Roles are business units that contain one or more permissions and can be assigned to CLM users or API clients. For example, a role can be configured to contain the permissions required for a specific operation, such as certificate creation or revocation for a policy. The role CLM_ADMIN, which contains the ADMIN global permission, is always present in MTG Certificate Lifecycle Manager Server.

Standard Roles Interactions

  • Available roles can be viewed and searched in the Administration/Roles/Show page.

  • New roles can be created in the Administration/Roles/Create page. After its creation, a role can be edited and deleted from its details page. For a valid role, a name and one or more permissions are required.

  • A role can be assigned to multiple operators and an operator can have multiple roles assigned to it.

  • Upon realm creation, a new role is created and used as that realm’s default role. That role contains some basic Global and Realm Permissions. When an API client is created, this realm’s default role is assigned to this new API client (for each realm that is chosen).

Notes and limitations

  • The name of each role must be unique and start with prefix CLM_. Roles that do not have that prefix are not considered MTG-CLM roles and cannot be viewed and managed using MTG Certificate Lifecycle Manager Server.

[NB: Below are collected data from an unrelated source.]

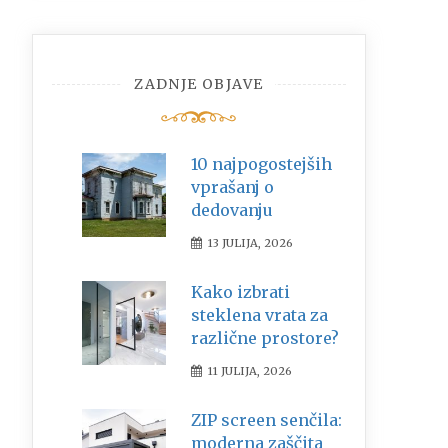
ZADNJE OBJAVE
10 najpogostejših
vprašanj o
dedovanju
13 JULIJA, 2026
Kako izbrati
steklena vrata za
različne prostore?
11 JULIJA, 2026
ZIP screen senčila:
moderna zaščita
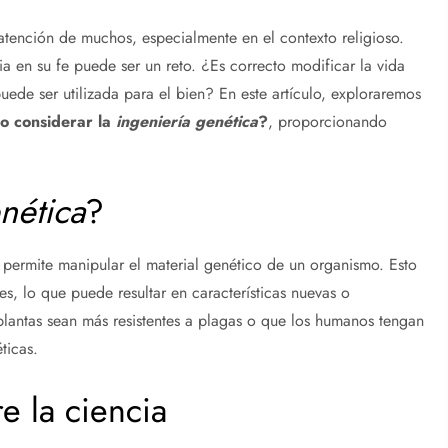
tención de muchos, especialmente en el contexto religioso.
ia en su fe puede ser un reto. ¿Es correcto modificar la vida
ede ser utilizada para el bien? En este artículo, exploraremos
o considerar la
ingeniería genética
?
, proporcionando
nética
?
 permite manipular el material genético de un organismo. Esto
es, lo que puede resultar en características nuevas o
plantas sean más resistentes a plagas o que los humanos tengan
ticas.
re la ciencia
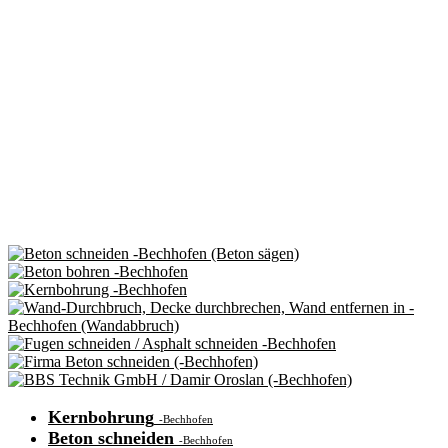
Kernbohrung
-Bechhofen
Beton schneiden
-Bechhofen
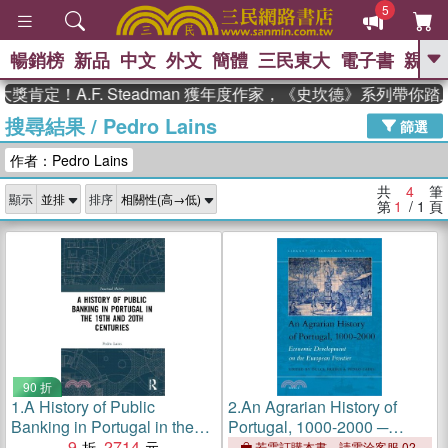
5
暢銷榜
新品
中文
外文
簡體
三民東大
電子書
親子
GO
肯定！A.F. Steadman 獲年度作家，《史坎德》系列帶你踏
搜尋結果
/
Pedro Lains
、
熱搜：
東野圭吾
高希均教授回憶錄
篩選
、
、
、
The Odyssey
父親節
如果歷
作者：Pedro Lains
、
、
史是一群喵
暑期推薦
國際布克
、
、
獎 臺灣漫遊錄
方念華
台灣的李
共
4
筆
顯示
排序
、
、
登輝時代
數學女孩：黎曼猜想
第
1
/ 1
頁
偉大的迷走神經
90 折
1.
A History of Public
2.
An Agrarian History of
Banking in Portugal in the
Portugal, 1000-2000 ─
19th and 20th Centuries
9
2714
Economic Development on
若需訂購本書，請電洽客服 02-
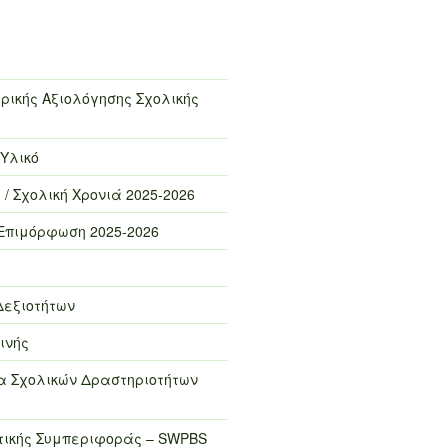
ρικής Αξιολόγησης Σχολικής
 Υλικό
 / Σχολική Χρονιά 2025-2026
Επιμόρφωση 2025-2026
Δεξιοτήτων
ινής
 Σχολικών Δραστηριοτήτων
τικής Συμπεριφοράς – SWPBS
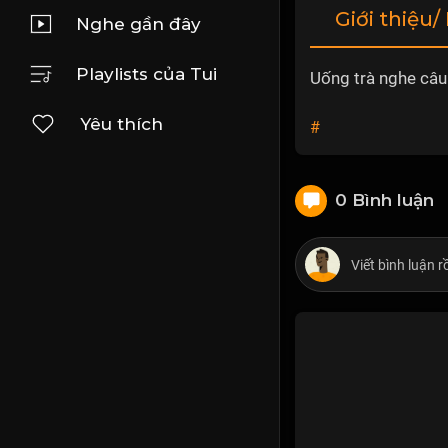
Giới thiệu/
Nghe gần đây
Playlists của Tui
Uống trà nghe câu
Yêu thích
#
0 Bình luận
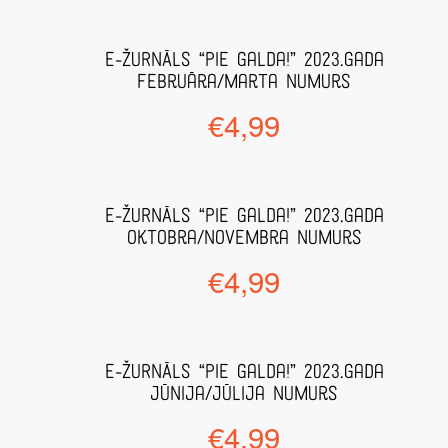
E-ŽURNĀLS “Pie Galda!” 2023.gada
februāra/marta numurs
€
4,99
E-ŽURNĀLS “Pie Galda!” 2023.gada
oktobra/novembra numurs
€
4,99
E-ŽURNĀLS “Pie Galda!” 2023.gada
jūnija/jūlija numurs
€
4,99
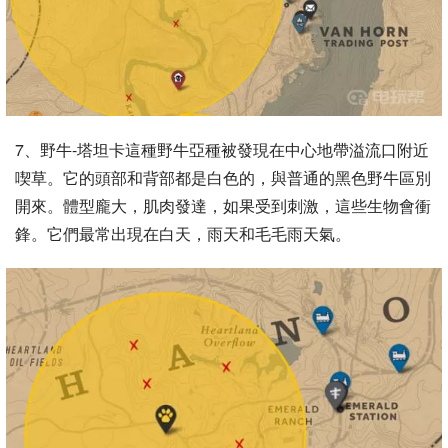
7、野牛-塔坦卡這種野牛亞種被發現在中心地帶溢流口附近
喫草。它的頭部和背部都是白色的，與普通的黑色野牛區別
開來。體型龐大，肌肉發達，如果受到刺激，這些生物會衝
鋒。它們最常出現在白天，雨天和毛毛雨天氣。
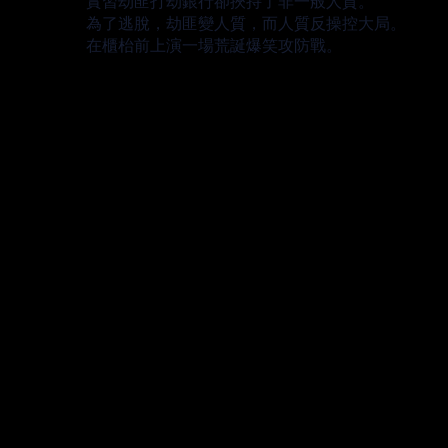
實習劫匪打劫銀行卻挾持了非一般人質。
為了逃脫，劫匪變人質，而人質反操控大局。
在櫃枱前上演一場荒誕爆笑攻防戰。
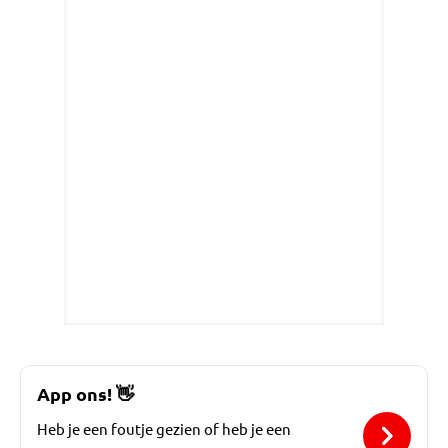
App ons!
👋
Heb je een foutje gezien of heb je een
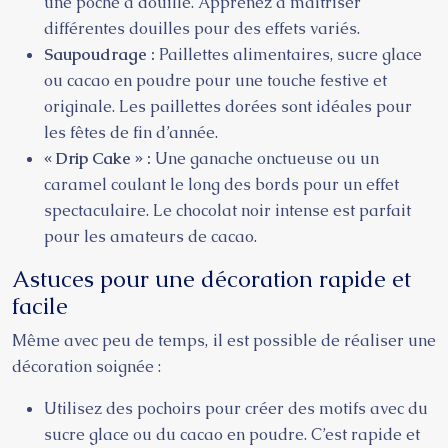
une poche à douille. Apprenez à maîtriser
différentes douilles pour des effets variés.
Saupoudrage :
Paillettes alimentaires, sucre glace
ou cacao en poudre pour une touche festive et
originale. Les paillettes dorées sont idéales pour
les fêtes de fin d’année.
« Drip Cake » :
Une ganache onctueuse ou un
caramel coulant le long des bords pour un effet
spectaculaire. Le chocolat noir intense est parfait
pour les amateurs de cacao.
Astuces pour une décoration rapide et
facile
Même avec peu de temps, il est possible de réaliser une
décoration soignée :
Utilisez des pochoirs pour créer des motifs avec du
sucre glace ou du cacao en poudre. C’est rapide et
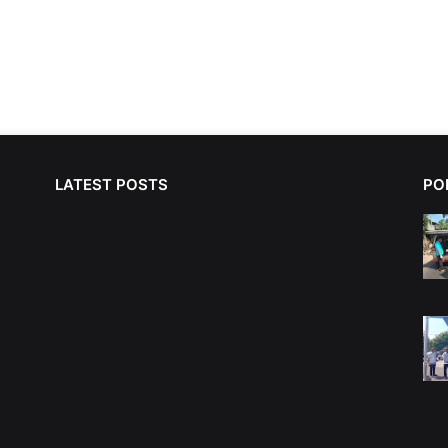
LATEST POSTS
PO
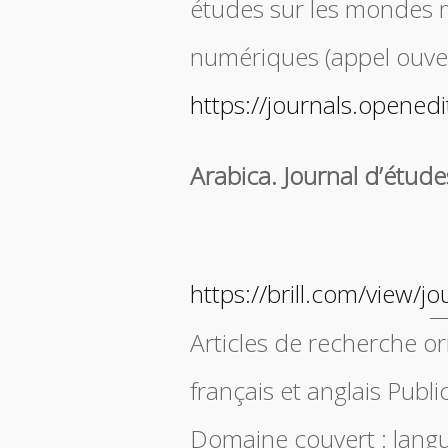
études sur les mondes 
numériques (appel ouve
https://journals.opene
Arabica. Journal d’étude
https://brill.com/view/j
Articles de recherche o
français et anglais Public
Domaine couvert : langues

  • Roles are stored and managed in Keycloak application.

  • The default CLM_ADMIN role cannot be edited or deleted using MTG Certificate Lifecycle Manager Server.

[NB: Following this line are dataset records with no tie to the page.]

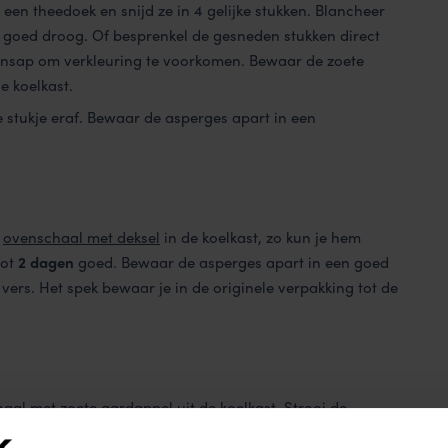
een theedoek en snijd ze in 4 gelijke stukken. Blancheer
p goed droog. Of besprenkel de gesneden stukken direct
roensap om verkleuring te voorkomen. Bewaar de zoete
e koelkast.
 stukje eraf. Bewaar de asperges apart in een
n
ovenschaal met deksel
in de koelkast, zo kun je hem
tot
2 dagen
goed. Bewaar de asperges apart in een goed
 vers. Het spek bewaar je in de originele verpakking tot de
al met zoete aardappel uit de koelkast. Strooi de
enkel met olijfolie en tijm. Bak 15 minuten in de oven.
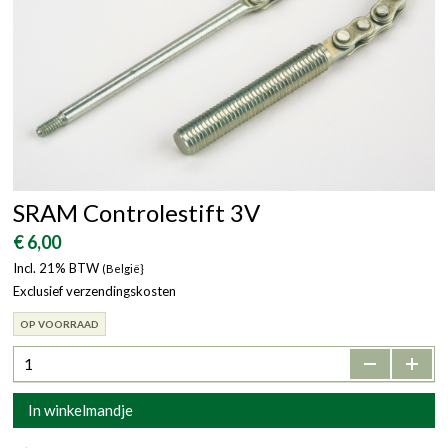
SRAM Controlestift 3V
€ 6,00
Incl. 21% BTW
(België}
Exclusief verzendingskosten
OP VOORRAAD
-
+
In winkelmandje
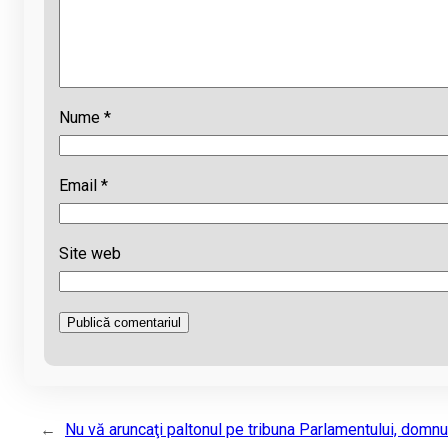
Nume
*
Email
*
Site web
←
Nu vă aruncaţi paltonul pe tribuna Parlamentului, domnu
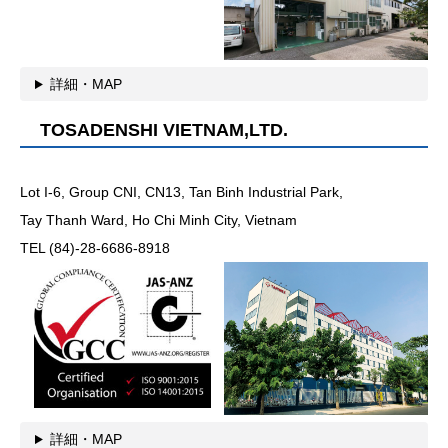
詳細・MAP
TOSADENSHI VIETNAM,LTD.
Lot I-6, Group CNI, CN13, Tan Binh Industrial Park,
Tay Thanh Ward, Ho Chi Minh City, Vietnam
TEL (84)-28-6686-8918
詳細・MAP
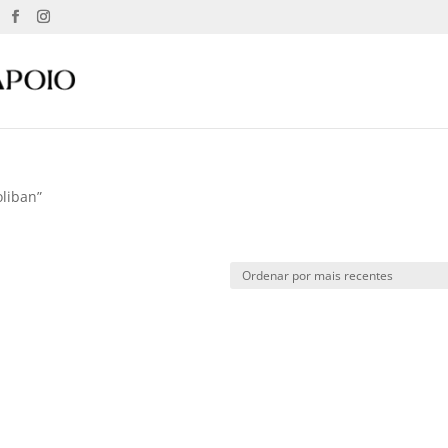
liban”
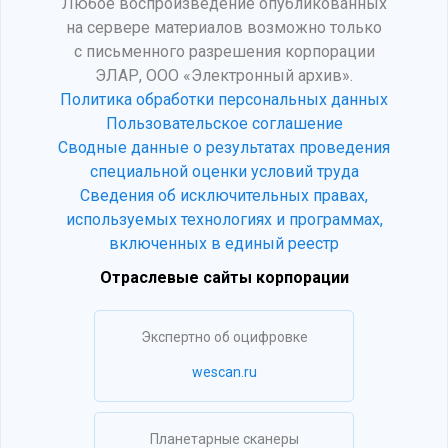
Любое воспроизведение опубликованных
на сервере материалов возможно только
с письменного разрешения корпорации
ЭЛАР, ООО «Электронный архив».
Политика обработки персональных данных
Пользовательское соглашение
Сводные данные о результатах проведения
специальной оценки условий труда
Сведения об исключительных правах,
используемых технологиях и программах,
включенных в единый реестр
Отраслевые сайты корпорации
Экспертно об оцифровке
wescan.ru
Планетарные сканеры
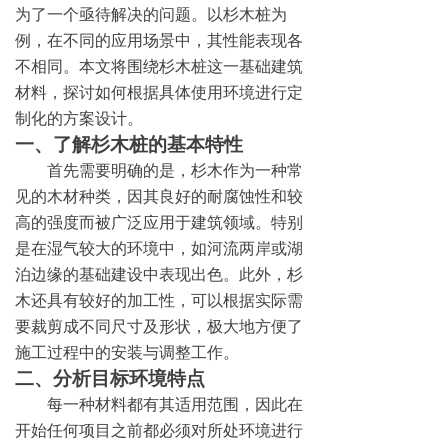
为了一个亟待解决的问题。以杉木桩为
例，在不同的应用场景中，其性能表现各
不相同。本文将围绕杉木桩这一基础建筑
材料，探讨如何根据具体使用环境进行定
制化的方案设计。
一、了解杉木桩的基本特性
首先需要明确的是，杉木作为一种常
见的木材种类，因其良好的耐腐蚀性和较
高的强度而被广泛应用于建筑领域。特别
是在湿气较大的环境中，如河流两岸或湖
泊边缘的基础建设中表现出色。此外，杉
木还具有较好的加工性，可以根据实际需
要裁剪成不同尺寸及形状，极大地方便了
施工过程中的安装与调整工作。
二、分析目标环境特点
每一种材料都有其适用范围，因此在
开始任何项目之前都必须对所处环境进行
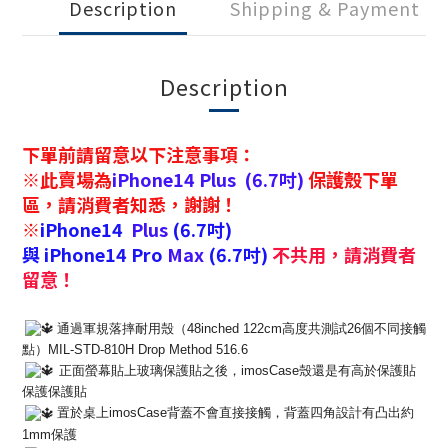
Description
Shipping & Payment
Description
下單前請留意以下注意事項：
※此賣場為
iPhone14 Plus
(6.7吋)
保護殼下單
區，請消費者知悉，謝謝！
※
iPhone14
Plus
(6.7吋)
與
iPhone14
Pro
Max
(6.7吋)
不共用，請消費者
留意！
通過軍規落摔耐用殼（48inched 122cm高度共測試26個不同接觸
點）MIL-STD-
810H Drop Method 516.6
正面螢幕貼上玻璃保護貼之後，
imosCase殼還是有高於保護貼
保護保護貼
置於桌上imosCase背蓋不會直接接觸，
背蓋四角設計有凸出約
1mm保護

  • CLM_ADMIN role can still be deleted using Keycloak UI. It is advised against it. However, if the CLM_ADMIN role gets deleted in Keycloak you may create a role with the name CLM_ADMIN using Keycloak UI.

  • Renaming a role in Keycloak will result in MTG Certificate Lifecycle Manager Server perceiving it as deleted. The renamed role can be viewed in MTG Certificate Lifecycle Manager Server, but no permission will be associated with it.

  • On startup, along with CLM_ADMIN, a role KC_ADMIN is created, which can be assigned to a Keycloak user that needs ADMIN access to it. The aforementioned roles are associated with each other but still work independently.

  • Any default realm role can be edited and deleted like any other role.

  • Realms that were created before default realm roles were introduced, get assigned roles on startup via migration scripts, except from realm SYSTEM. Since SYSTEM realm is not meant to be used with API clients, which is the sole use case for default realm roles, this is the only realm that does not get assigned a default role.